The 83-second advertisement shows a consumer gamely struggling on the phone with a friendly but unhelpful service representative. It turns out to be the United States government on the line, which informs the befuddled citizen that she has no choice but to pay a hefty monthly recurring charge for the war.
"In the past couple of weeks, when it seemed like McCain may in fact be the nominee, we thought that the message should be that the deaths in Iraq may not be on the front page anymore, but the money is still coming out of your pocket," says the spot's creator, Robert Greenwald, a progressive activist and documentary filmmaker in Los Angeles. "I felt strongly that it was a story that wasn't being told, and a story that couldn't be argued against."

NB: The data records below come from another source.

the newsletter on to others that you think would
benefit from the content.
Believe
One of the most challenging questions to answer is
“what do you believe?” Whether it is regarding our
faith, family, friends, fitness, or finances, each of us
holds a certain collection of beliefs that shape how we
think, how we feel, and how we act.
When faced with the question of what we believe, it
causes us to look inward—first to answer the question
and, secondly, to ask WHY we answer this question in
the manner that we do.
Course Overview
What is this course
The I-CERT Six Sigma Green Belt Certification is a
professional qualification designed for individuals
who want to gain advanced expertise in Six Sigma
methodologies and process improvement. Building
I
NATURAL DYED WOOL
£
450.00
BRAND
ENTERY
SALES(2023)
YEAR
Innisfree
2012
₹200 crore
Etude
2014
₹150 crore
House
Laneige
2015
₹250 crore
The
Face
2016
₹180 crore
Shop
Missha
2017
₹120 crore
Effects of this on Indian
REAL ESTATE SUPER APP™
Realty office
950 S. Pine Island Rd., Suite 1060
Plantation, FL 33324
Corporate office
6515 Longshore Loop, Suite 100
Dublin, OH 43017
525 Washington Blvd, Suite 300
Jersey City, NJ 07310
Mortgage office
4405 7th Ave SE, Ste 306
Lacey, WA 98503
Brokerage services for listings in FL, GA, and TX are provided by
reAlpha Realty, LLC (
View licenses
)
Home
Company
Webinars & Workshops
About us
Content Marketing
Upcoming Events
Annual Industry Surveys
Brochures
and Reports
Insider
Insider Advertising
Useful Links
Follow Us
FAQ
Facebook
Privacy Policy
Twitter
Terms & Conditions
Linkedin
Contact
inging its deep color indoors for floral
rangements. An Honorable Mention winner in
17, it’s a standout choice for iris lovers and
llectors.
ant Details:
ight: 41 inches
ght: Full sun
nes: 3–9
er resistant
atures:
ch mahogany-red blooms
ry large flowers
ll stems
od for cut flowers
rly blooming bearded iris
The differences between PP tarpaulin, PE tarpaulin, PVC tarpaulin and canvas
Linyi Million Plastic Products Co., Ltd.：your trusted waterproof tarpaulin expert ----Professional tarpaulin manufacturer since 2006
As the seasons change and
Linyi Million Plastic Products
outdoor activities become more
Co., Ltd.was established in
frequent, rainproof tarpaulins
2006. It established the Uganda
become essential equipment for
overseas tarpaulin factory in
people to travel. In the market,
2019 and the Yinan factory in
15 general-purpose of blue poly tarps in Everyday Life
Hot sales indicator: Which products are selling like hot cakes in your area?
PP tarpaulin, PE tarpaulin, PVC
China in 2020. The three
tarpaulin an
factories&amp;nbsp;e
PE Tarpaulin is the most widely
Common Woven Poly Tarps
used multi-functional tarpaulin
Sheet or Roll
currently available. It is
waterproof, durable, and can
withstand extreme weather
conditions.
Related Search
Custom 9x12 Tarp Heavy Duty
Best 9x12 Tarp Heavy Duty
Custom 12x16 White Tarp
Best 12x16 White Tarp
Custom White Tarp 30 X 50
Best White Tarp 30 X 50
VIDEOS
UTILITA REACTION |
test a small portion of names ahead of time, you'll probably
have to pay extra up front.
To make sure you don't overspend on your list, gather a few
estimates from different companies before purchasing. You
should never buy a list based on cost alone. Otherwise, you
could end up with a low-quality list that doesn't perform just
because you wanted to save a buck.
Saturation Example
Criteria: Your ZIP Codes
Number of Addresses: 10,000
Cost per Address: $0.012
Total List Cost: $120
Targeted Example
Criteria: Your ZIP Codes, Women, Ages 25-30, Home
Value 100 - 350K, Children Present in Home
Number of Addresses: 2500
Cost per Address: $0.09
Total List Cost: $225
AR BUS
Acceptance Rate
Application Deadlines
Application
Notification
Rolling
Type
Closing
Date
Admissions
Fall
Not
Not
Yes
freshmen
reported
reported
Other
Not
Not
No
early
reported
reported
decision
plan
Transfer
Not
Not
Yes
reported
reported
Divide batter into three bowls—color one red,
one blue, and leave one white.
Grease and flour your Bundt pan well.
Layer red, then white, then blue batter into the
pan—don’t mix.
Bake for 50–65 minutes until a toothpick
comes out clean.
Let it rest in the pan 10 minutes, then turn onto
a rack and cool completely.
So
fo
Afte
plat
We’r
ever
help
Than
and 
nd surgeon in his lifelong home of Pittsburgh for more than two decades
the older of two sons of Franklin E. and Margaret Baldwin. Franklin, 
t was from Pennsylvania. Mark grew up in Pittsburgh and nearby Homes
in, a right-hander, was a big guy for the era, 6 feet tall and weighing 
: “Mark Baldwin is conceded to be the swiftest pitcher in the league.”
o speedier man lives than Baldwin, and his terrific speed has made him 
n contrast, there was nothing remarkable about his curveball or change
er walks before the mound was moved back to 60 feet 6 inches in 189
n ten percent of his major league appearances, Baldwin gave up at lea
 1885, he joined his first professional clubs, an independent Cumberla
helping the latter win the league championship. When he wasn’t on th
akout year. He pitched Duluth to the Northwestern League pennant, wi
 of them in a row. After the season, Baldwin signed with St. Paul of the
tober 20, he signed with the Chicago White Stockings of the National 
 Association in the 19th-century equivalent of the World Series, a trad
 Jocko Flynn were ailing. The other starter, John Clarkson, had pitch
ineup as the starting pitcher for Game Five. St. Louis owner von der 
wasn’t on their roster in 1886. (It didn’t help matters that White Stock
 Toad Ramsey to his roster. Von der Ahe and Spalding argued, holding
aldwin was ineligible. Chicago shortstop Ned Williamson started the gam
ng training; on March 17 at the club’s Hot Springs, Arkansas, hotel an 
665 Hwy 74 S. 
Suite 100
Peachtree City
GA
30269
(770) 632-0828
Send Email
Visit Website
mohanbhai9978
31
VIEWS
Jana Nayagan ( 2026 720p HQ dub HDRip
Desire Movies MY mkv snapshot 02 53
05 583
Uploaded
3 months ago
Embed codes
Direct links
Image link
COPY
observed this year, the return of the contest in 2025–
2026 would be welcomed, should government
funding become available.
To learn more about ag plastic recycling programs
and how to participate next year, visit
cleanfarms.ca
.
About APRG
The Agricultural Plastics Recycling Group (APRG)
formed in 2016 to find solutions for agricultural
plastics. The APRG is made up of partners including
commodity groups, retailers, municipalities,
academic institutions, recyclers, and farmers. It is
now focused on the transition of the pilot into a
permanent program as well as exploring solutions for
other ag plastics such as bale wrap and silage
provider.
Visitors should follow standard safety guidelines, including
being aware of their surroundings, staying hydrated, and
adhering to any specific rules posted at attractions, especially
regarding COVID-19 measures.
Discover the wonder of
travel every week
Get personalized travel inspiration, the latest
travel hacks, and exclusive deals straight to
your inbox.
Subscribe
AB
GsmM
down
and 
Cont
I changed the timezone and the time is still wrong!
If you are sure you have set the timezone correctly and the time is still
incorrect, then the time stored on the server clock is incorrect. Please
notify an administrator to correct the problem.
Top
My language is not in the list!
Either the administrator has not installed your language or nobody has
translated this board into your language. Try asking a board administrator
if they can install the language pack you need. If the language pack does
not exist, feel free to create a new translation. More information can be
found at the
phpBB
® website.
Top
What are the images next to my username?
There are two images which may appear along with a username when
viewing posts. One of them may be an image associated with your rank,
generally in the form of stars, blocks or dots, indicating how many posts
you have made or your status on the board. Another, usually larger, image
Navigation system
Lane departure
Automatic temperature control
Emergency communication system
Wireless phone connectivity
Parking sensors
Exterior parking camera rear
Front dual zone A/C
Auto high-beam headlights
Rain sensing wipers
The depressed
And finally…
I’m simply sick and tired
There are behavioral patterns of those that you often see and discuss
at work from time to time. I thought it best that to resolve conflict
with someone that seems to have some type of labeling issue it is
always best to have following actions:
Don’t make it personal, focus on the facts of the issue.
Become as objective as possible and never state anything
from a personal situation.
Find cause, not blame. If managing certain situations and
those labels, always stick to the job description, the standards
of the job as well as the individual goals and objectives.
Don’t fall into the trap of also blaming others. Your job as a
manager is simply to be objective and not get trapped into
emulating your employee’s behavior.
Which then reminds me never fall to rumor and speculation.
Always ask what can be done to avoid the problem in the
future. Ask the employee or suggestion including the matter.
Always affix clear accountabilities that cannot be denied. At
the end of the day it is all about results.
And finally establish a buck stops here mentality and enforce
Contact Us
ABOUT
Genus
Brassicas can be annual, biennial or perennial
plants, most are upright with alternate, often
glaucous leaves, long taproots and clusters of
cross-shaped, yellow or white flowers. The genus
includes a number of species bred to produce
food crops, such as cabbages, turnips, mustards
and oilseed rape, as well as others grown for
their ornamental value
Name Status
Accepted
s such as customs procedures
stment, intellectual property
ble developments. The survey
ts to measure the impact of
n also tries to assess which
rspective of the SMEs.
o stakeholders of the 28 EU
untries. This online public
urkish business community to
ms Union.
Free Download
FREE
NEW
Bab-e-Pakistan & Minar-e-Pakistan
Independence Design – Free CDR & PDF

Decisive moments in primaries have always triggered torrents of fresh money into campaign coffers, which eventually translate into television ads. But in this most wired of campaign seasons, a new type of Web 2.0-enhanced nonprofit advocacy group is streamlining the process like never before, producing and distributing slick, effective videos in internet time.
Thanks to converging developments in campaign finance law, the improving technology of digital cameras and the rise of online social networking, voters' inboxes this election season will be filled at strategic moments with forwarded web addresses for issue-oriented ads like Less Jobs, More War from Greenwald's Brave New Films.
(Excerpt) Read more at wired.com:80 ...
It’s not hard to dump on McCain. The progressive societal changes in information availability and transmission will make this a rough election.
Let me be the first of many, many people to point out how McCain royally screwed himself with McCain-Feingold. Especially since the left is preparing to ignore it.
I just wish we could find a way around McCain.
The Dems are going to have an absolute field day running against McCain. Absent a terror attack here, I don’t see any way he beats Obama and even Clinton would be very tough.
You know I have no tug within me to defend McCain....
Yeah, but McCain is really really going to fix boxing.
This guy’s fixes are worse than what they were designed to fix.